SCIE Research briefing 34: Communication training for care home workers: outcomes for older people, staff, families and friends
By Jo Moriarty, Meiling Kam, Caroline Coomber, Deborah Rutter and Michael Turner
Published: November 2010
This briefing draws on a range of UK and internationally published research to look at training to improve nursing and residential care workers' communication skills.
- Training can improve the way that staff working in care homes communicate with older people.
- ‘Refresher’ sessions and regular feedback are needed to maintain these improvements. Training works best when it is part of a wider commitment to quality improvement.
- Staff think that communications training helps improve their knowledge and understanding of the issues faced by older people and their family carers.
- Where communications training leads to improvements in the quality of social interactions between staff and older people, this can in turn lead to improvements in older people’s quality of life and well-being.
- Our current knowledge is limited by the quality and type of research that has been done on training.
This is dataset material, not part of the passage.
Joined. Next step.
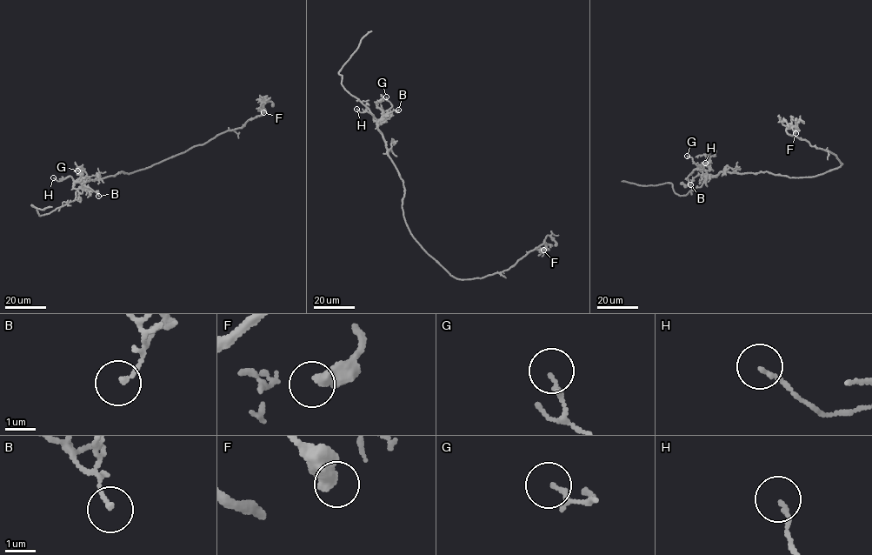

More studies looking at the effects of training in the long term and more drawing on the perspectives of older people and carers are needed.
About the development of this research briefing
Scoping and searching
Scoping began in December 2009; further searching took place January ot February 2010.
Research briefing methodology
SCIE research briefing methodology was followed throughout (inclusion criteria; material not comprehensively quality assured; evidence synthesised and key messages formulated by author): see research briefing methodology for a full description.
Peer review and testing
Lead author is a topic expert. The briefing was peer reviewed internally for methodology, and externally by an independent topic expert.